İrfan Burulday: “Koruyan” ve “Kollayan” Olarak Din, Devlet ve Siyaset

27.05.2024

“Bir ulusa dinini terk ettirebilmenin tek yöntemi onu boyunduruk altına almaktır.” Bir ulus açısından meşruiyet,  siyasal ve toplumsal düzenin sağlanmasıyla gerçekleşir. Günümüzde bu düzeni sağlayacak aygıt ulus merkezli devlettir. Devlet ise “siyasi olan”ın üstünde bir karar verme yetkisine sahiptir.  Bir ulusun politik, ekonomik ve kültürel alanlarda meşruiyetine son vermek, onun self-determinasyon hakkını yok saymaktır. Bu bakımdan devletler, ulusların siyasal ve anayasal düzeninin yansıtıldığı kurumlardır.

Siyasetin başat problemi meşruiyetin kaynağıdır. İnsani bir etkinlik kabul edilen siyasi meşruiyetin kaynağı kutsala değil, insani eylemlere dayandırılır. Öyleyse siyasi meşruiyetin kaynağı veya karar merkezi de bu güçtür. Siyaset, karar verme etkinliğidir.

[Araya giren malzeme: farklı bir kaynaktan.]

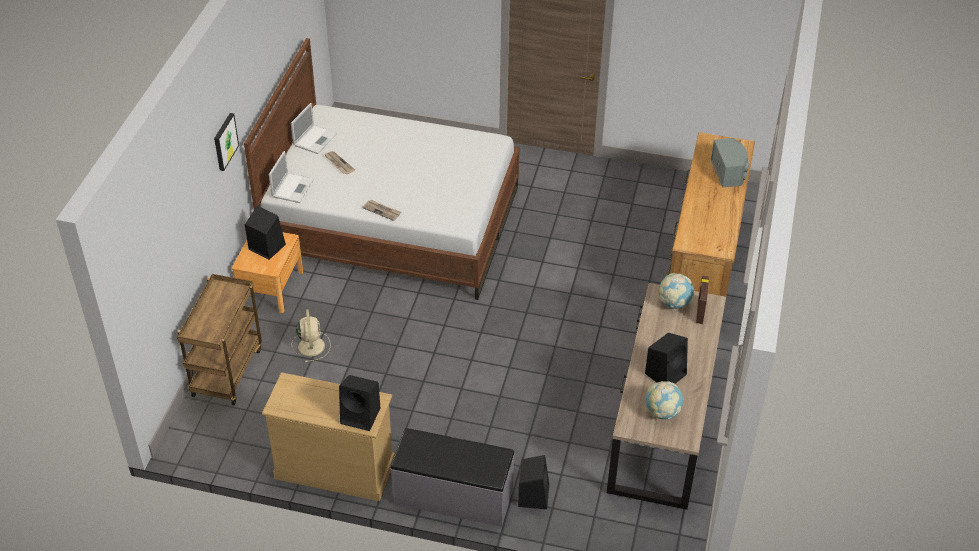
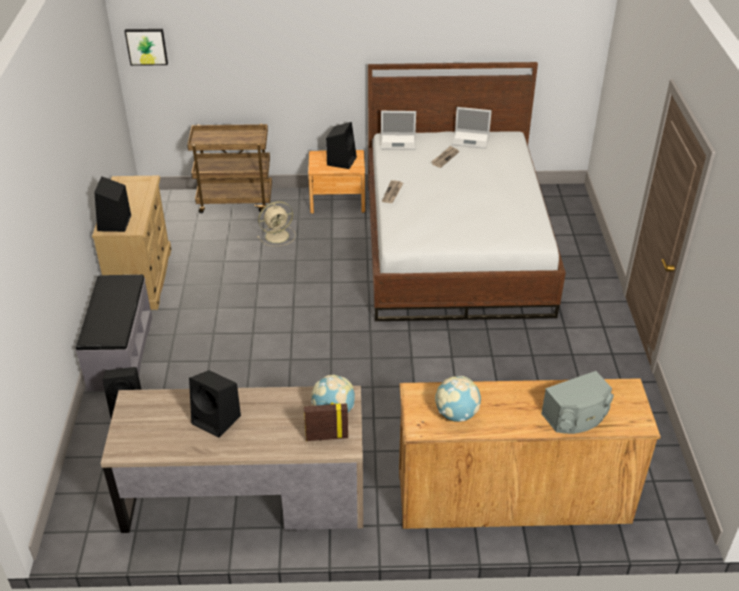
camera: 75 degrees right, 5 degrees down
picture [214,113,239,171] -> picture moved to [125,29,168,66]
globe [645,381,684,419] -> globe moved to [435,376,481,422]

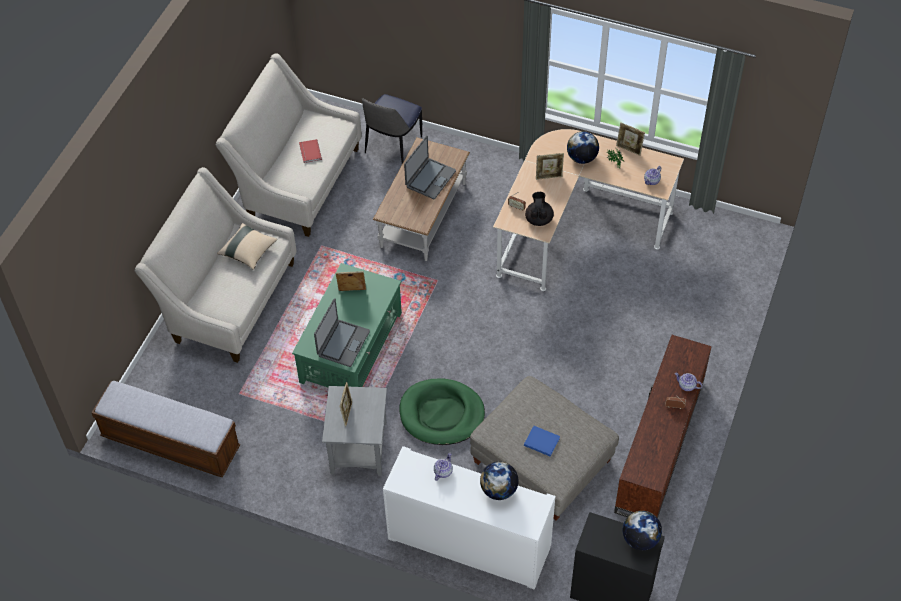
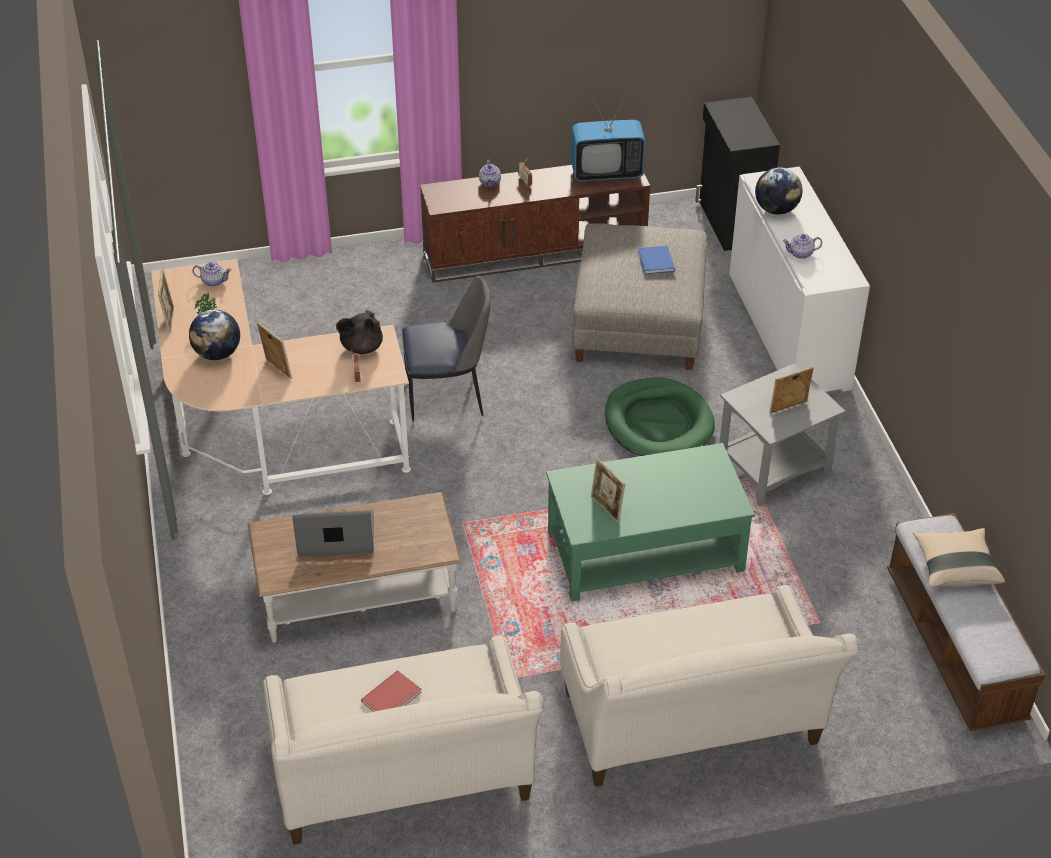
camera: 125 degrees left, 10 degrees down
beige pillow [217,223,277,270] -> beige pillow moved to [913,528,1005,588]
laptop [314,298,370,367] -> none
chair [362,94,422,164] -> chair moved to [402,275,490,422]
globe [623,511,662,550] -> none
none -> television [571,98,646,181]

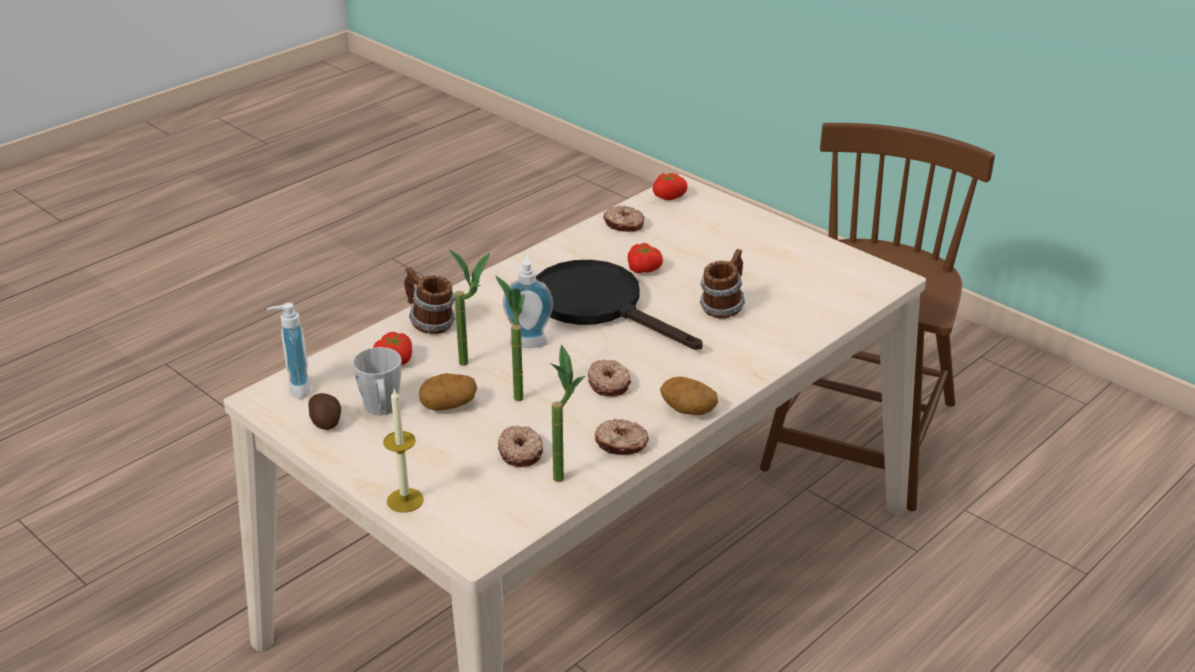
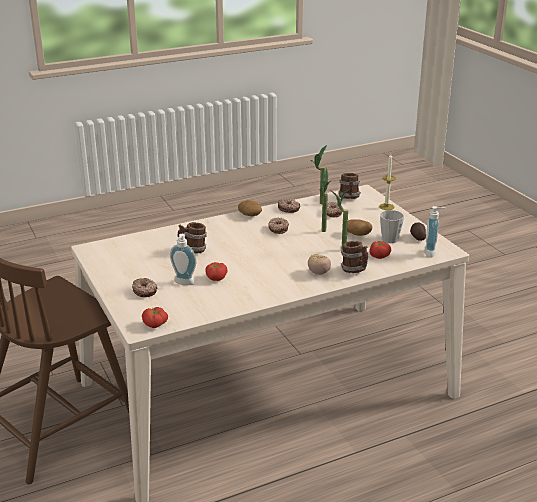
camera: 160 degrees left, 5 degrees down
soap dispenser [503,253,553,348] -> soap dispenser moved to [170,234,196,285]
black frying pan [536,260,702,350] -> none
donut [603,206,644,232] -> donut moved to [132,278,158,297]
none -> tomato [308,254,331,275]
none -> mug [338,173,361,199]

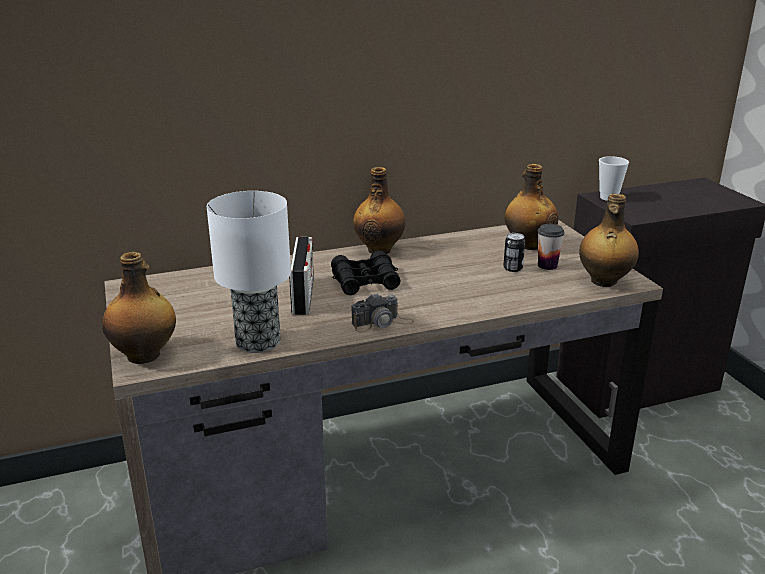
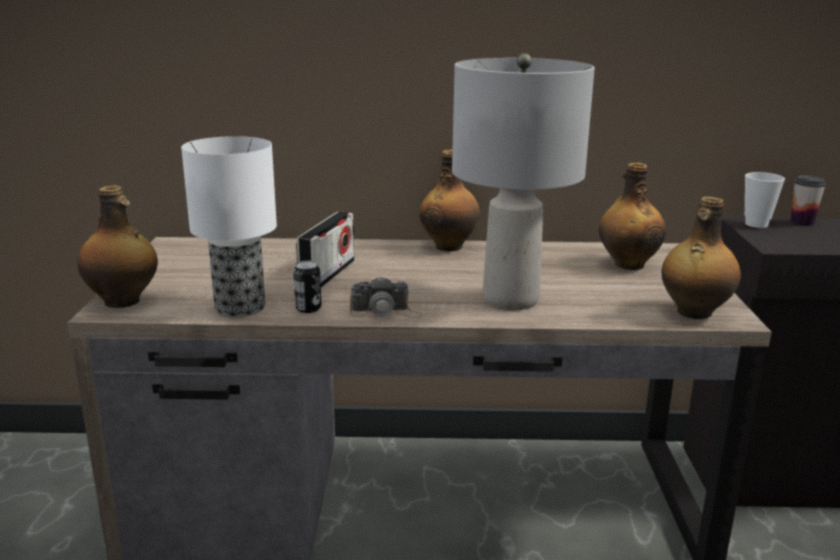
camera: 20 degrees right, 5 degrees down
black binoculars [331,250,400,295] -> none
can [503,233,525,272] -> can moved to [293,260,321,313]
cup [538,224,564,270] -> cup moved to [791,175,826,226]
none -> grey table lamp [452,53,595,310]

Modern devlette egemenlik meşruiyetini halktan alan devlete özgüdür ve bu yüzden Ortaçağ ve günümüz teokratik rejimlerde olduğu gibi egemenlik Tanrı ve onu temsil yetkisine sahip olduğunu iddia eden iktidar, kilise, ruhban ve din adamlarına ait değildir. Haliyle iktidarın kaynağı ilahi değil beşeridir. Bir başka ifadeyle, modern devletlerde meşruiyet mekanizmaları ilahi olanı değil toplumsal ve siyasi olanı temsil eder. Devletin dini veya ilahi bir figür olarak merkeze konulması, otoriter-totaliter rejimler için bir güç odağı yaratılmasına yol açar. Güçlü devlet teorisi merkezli bu düşünce devletin ilahiliğinin pekiştirilmesi ve siyaset sahnesine ilahi olanın temsilci olarak pazarlanmasını sağlamaktadır. Bir başka ifadeyle “din devleti” teorisi ile otoritenin öne çıkarılması ontolojik anlamda siyasal bir mit oluşturmayı amaçlamaktadır. “Koruyan” ve “kollayan” veya “koruyorum öyleyse emrederim” formülasyonu diyalektiğinde olduğu gibi.

Devlet bir düzen kurma aracı olmakla beraber meşru güç kullanma tekeline sahip politik bir aktördür.  Bilhassa devlet tüm politik ve ahlaki olanın kaynağını kendinde bulur. Böylelikle ilahi olan ile siyasi olan arasına keskin bir ayrıma giderek etiği ontolojiden bağımsızlaştırmış olur. Meseleye özellikle modernite açısından bakıldığında problemin neşet ettiği kaynağın ne olduğu anlaşılmış olur. Ulus devletin politik egemenliği sadece iç politikada değil aynı zamanda dış politik alanda da onu siyasi bir aktör kılar. Bu durumda devlet, düzeni korumakla birlikte emretme yetkisini de içeren bir kurum olarak kayda geçer. Zira devletin işlevi bir değerler hiyerarşisi sunmak değil topluma varoluşsal bir gerçeklik kazandırmaktır. Bununla birlikte, adaletsizliğin yerine adaleti, tahakküm ve şiddet yerine özgürlüğü, eşitsizliğin yerine ise eşitlikçi bir düşünce kurmaktır. 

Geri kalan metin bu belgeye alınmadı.